→ INSTRUCTIONS FOR THE TASK: List as numbered items every line from the first line of the entries below through the line containing "[521, 521, 544, 537] StreetNumber: 650", inclusive, skipping any blank lines.

____________

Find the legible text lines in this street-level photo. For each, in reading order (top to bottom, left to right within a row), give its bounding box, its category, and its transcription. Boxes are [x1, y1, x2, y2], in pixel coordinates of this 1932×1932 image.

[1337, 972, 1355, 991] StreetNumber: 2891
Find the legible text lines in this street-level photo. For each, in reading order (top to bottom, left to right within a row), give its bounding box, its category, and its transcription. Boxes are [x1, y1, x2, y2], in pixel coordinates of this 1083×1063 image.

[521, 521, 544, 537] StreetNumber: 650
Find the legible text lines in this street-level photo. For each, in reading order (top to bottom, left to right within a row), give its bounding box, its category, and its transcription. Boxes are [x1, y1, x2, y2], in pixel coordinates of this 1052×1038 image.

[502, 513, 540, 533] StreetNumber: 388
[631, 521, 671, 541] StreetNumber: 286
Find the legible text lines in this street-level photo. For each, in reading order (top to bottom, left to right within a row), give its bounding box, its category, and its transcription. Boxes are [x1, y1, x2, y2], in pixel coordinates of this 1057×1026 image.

____________

→ WRITTEN RESPONSE:
1. Find the legible text lines in this street-level photo. For each, in reading order (top to bottom, left to right within a row), give its bounding box, its category, and its transcription. Boxes are [x1, y1, x2, y2], in pixel coordinates of this 1932×1932 image.
2. [1337, 972, 1355, 991] StreetNumber: 2891
3. Find the legible text lines in this street-level photo. For each, in reading order (top to bottom, left to right within a row), give its bounding box, its category, and its transcription. Boxes are [x1, y1, x2, y2], in pixel coordinates of this 1083×1063 image.
4. [521, 521, 544, 537] StreetNumber: 650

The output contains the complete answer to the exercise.